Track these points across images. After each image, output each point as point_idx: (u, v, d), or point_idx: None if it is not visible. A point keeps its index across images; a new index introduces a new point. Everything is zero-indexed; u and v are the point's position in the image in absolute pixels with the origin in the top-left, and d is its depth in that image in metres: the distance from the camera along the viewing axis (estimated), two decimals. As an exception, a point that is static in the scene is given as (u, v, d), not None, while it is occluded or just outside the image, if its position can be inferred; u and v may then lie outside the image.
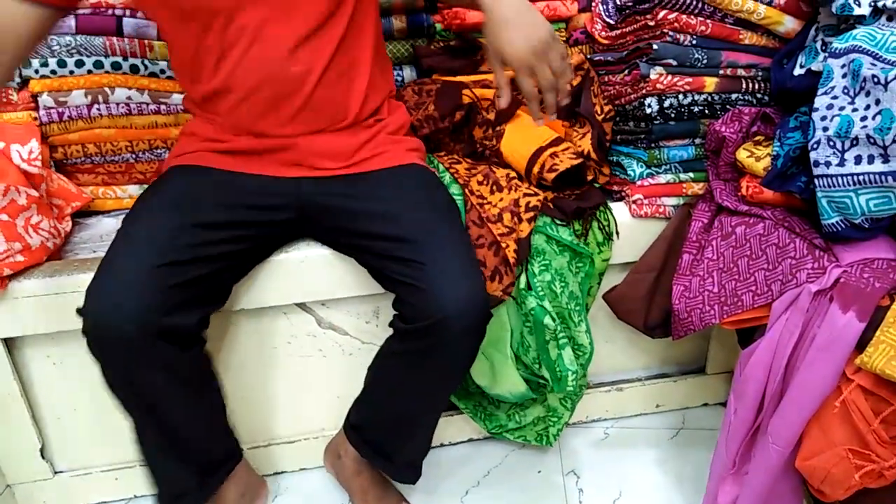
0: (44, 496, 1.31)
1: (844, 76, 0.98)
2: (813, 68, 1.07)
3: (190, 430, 1.08)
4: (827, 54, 1.01)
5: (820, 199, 1.00)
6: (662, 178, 1.26)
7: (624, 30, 1.24)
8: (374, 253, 1.07)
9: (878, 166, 0.93)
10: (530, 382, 1.25)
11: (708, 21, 1.16)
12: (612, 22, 1.27)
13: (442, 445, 1.44)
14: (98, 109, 1.29)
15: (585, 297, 1.26)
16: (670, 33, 1.16)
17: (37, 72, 1.25)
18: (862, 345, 0.90)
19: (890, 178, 0.92)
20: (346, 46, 1.07)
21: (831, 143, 0.97)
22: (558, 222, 1.21)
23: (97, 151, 1.33)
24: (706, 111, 1.21)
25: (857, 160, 0.94)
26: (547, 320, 1.14)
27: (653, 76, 1.18)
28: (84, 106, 1.28)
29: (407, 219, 1.04)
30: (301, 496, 1.35)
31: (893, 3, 0.97)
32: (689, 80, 1.19)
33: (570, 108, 1.34)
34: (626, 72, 1.25)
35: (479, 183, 1.21)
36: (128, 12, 1.24)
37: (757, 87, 1.22)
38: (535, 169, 1.21)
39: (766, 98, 1.23)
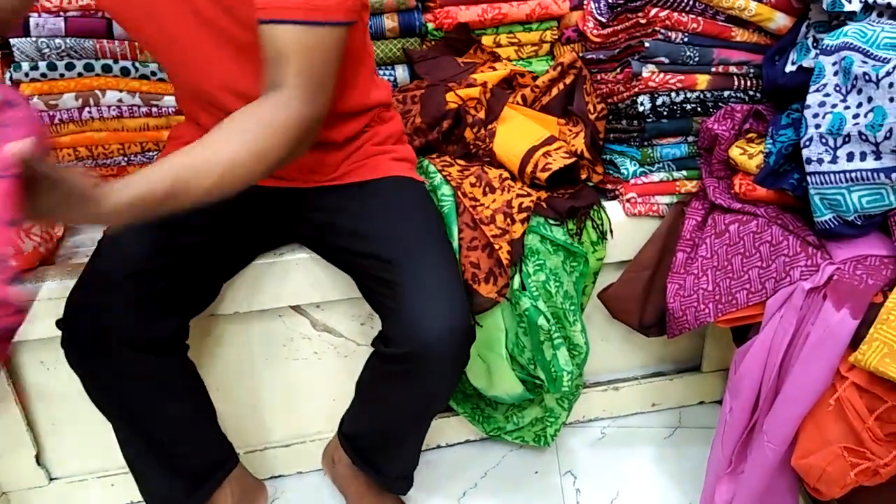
0: (40, 503, 1.31)
1: (836, 73, 0.98)
2: (804, 65, 1.06)
3: (175, 438, 1.07)
4: (818, 51, 1.01)
5: (812, 197, 1.00)
6: (656, 177, 1.26)
7: (616, 28, 1.24)
8: (356, 270, 1.05)
9: (870, 163, 0.93)
10: (527, 383, 1.25)
11: (699, 18, 1.15)
12: (603, 20, 1.27)
13: (439, 447, 1.44)
14: (89, 112, 1.28)
15: (580, 296, 1.26)
16: (662, 31, 1.15)
17: (27, 75, 1.24)
18: (856, 342, 0.90)
19: (882, 174, 0.92)
20: None
21: (823, 141, 0.97)
22: (552, 222, 1.20)
23: (89, 154, 1.33)
24: (699, 109, 1.21)
25: (850, 157, 0.94)
26: (541, 321, 1.14)
27: (645, 74, 1.18)
28: (75, 109, 1.28)
29: (385, 237, 1.00)
30: (299, 499, 1.35)
31: (884, -1, 0.97)
32: (682, 77, 1.18)
33: (564, 107, 1.34)
34: (618, 70, 1.25)
35: (472, 185, 1.20)
36: (118, 15, 1.24)
37: (749, 84, 1.22)
38: (529, 168, 1.21)
39: (758, 95, 1.22)
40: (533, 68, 1.45)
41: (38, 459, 1.27)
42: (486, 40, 1.44)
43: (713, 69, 1.20)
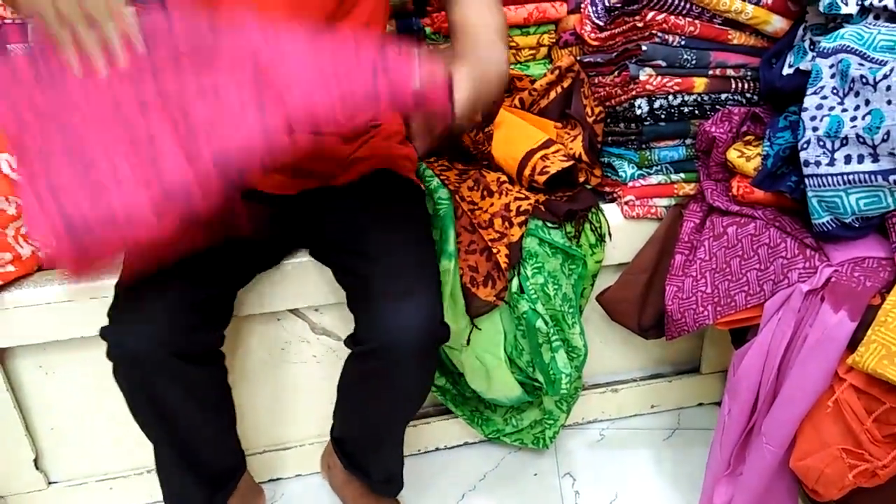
0: (38, 507, 1.31)
1: (833, 76, 0.98)
2: (802, 68, 1.07)
3: (207, 446, 1.07)
4: (815, 54, 1.01)
5: (810, 199, 1.00)
6: (654, 179, 1.26)
7: (613, 31, 1.24)
8: (337, 265, 1.06)
9: (867, 166, 0.93)
10: (525, 386, 1.25)
11: (696, 22, 1.16)
12: (601, 23, 1.27)
13: (437, 449, 1.44)
14: (87, 117, 1.28)
15: (579, 299, 1.26)
16: (659, 34, 1.16)
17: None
18: (854, 344, 0.90)
19: (880, 177, 0.92)
20: None
21: (821, 143, 0.97)
22: (550, 225, 1.20)
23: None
24: (696, 112, 1.22)
25: (847, 160, 0.95)
26: (539, 324, 1.14)
27: (642, 77, 1.18)
28: (73, 114, 1.28)
29: (372, 236, 1.01)
30: (298, 502, 1.35)
31: (880, 1, 0.97)
32: (679, 80, 1.19)
33: (562, 110, 1.34)
34: (615, 73, 1.25)
35: (470, 189, 1.20)
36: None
37: (746, 86, 1.22)
38: (527, 171, 1.21)
39: (756, 98, 1.23)
40: (531, 72, 1.45)
41: (37, 463, 1.27)
42: (484, 43, 1.44)
43: (710, 72, 1.20)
· · ·
#### The problem
Exclude the pictures and print the rest of the data exactly.

#### Written response
Track these points across images. After each image, output each point as point_idx: (u, v, d), or point_idx: None if it is not visible. A point keeps its index across images; a new index introduces a new point. Everything is zero-indexed; u and v are the point's position in the image in absolute pixels with the origin in the top-left, and d is its depth in that image in metres: the distance from the camera along the viewing axis (estimated), two decimals. As an exception, a point that is static in the scene is given as (u, v, d), not None, while it is occluded or just outside the image, if its position can be inferred; u and v may then lie outside the image.
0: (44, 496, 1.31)
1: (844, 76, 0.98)
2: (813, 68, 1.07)
3: (190, 430, 1.08)
4: (827, 54, 1.01)
5: (820, 199, 1.00)
6: (662, 178, 1.26)
7: (624, 30, 1.24)
8: (374, 253, 1.07)
9: (878, 166, 0.93)
10: (530, 382, 1.25)
11: (708, 21, 1.16)
12: (612, 22, 1.27)
13: (442, 445, 1.44)
14: (98, 109, 1.29)
15: (585, 297, 1.26)
16: (670, 33, 1.16)
17: (37, 72, 1.25)
18: (862, 345, 0.90)
19: (890, 178, 0.92)
20: (346, 46, 1.07)
21: (831, 143, 0.97)
22: (558, 222, 1.21)
23: (97, 151, 1.33)
24: (706, 111, 1.21)
25: (857, 160, 0.94)
26: (547, 320, 1.14)
27: (653, 76, 1.18)
28: (84, 106, 1.28)
29: (407, 219, 1.04)
30: (301, 496, 1.35)
31: (893, 3, 0.97)
32: (689, 80, 1.19)
33: (570, 108, 1.34)
34: (626, 72, 1.25)
35: (479, 183, 1.21)
36: (128, 12, 1.24)
37: (757, 87, 1.22)
38: (535, 169, 1.21)
39: (766, 98, 1.23)
0: (40, 503, 1.31)
1: (836, 73, 0.98)
2: (804, 65, 1.06)
3: (175, 438, 1.07)
4: (818, 51, 1.01)
5: (812, 197, 1.00)
6: (656, 177, 1.26)
7: (616, 28, 1.24)
8: (356, 270, 1.05)
9: (870, 163, 0.93)
10: (527, 383, 1.25)
11: (699, 18, 1.15)
12: (603, 20, 1.27)
13: (439, 447, 1.44)
14: (89, 112, 1.28)
15: (580, 296, 1.26)
16: (662, 31, 1.15)
17: (27, 75, 1.24)
18: (856, 342, 0.90)
19: (882, 174, 0.92)
20: None
21: (823, 141, 0.97)
22: (552, 222, 1.20)
23: (89, 154, 1.33)
24: (699, 109, 1.21)
25: (850, 157, 0.94)
26: (541, 321, 1.14)
27: (645, 74, 1.18)
28: (75, 109, 1.28)
29: (385, 237, 1.00)
30: (299, 499, 1.35)
31: (884, -1, 0.97)
32: (682, 77, 1.18)
33: (564, 107, 1.34)
34: (618, 70, 1.25)
35: (472, 185, 1.20)
36: (118, 15, 1.24)
37: (749, 84, 1.22)
38: (529, 168, 1.21)
39: (758, 95, 1.22)
40: (533, 68, 1.45)
41: (38, 459, 1.27)
42: (486, 40, 1.44)
43: (713, 69, 1.20)
0: (38, 507, 1.31)
1: (833, 76, 0.98)
2: (802, 68, 1.07)
3: (207, 446, 1.07)
4: (815, 54, 1.01)
5: (810, 199, 1.00)
6: (654, 179, 1.26)
7: (613, 31, 1.24)
8: (337, 265, 1.06)
9: (867, 166, 0.93)
10: (525, 386, 1.25)
11: (696, 22, 1.16)
12: (601, 23, 1.27)
13: (437, 449, 1.44)
14: (87, 117, 1.28)
15: (579, 299, 1.26)
16: (659, 34, 1.16)
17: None
18: (854, 344, 0.90)
19: (880, 177, 0.92)
20: None
21: (821, 143, 0.97)
22: (550, 225, 1.20)
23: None
24: (696, 112, 1.22)
25: (847, 160, 0.95)
26: (539, 324, 1.14)
27: (642, 77, 1.18)
28: (73, 114, 1.28)
29: (372, 236, 1.01)
30: (298, 502, 1.35)
31: (880, 1, 0.97)
32: (679, 80, 1.19)
33: (562, 110, 1.34)
34: (615, 73, 1.25)
35: (470, 189, 1.20)
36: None
37: (746, 86, 1.22)
38: (527, 171, 1.21)
39: (756, 98, 1.23)
40: (531, 72, 1.45)
41: (37, 463, 1.27)
42: (484, 43, 1.44)
43: (710, 72, 1.20)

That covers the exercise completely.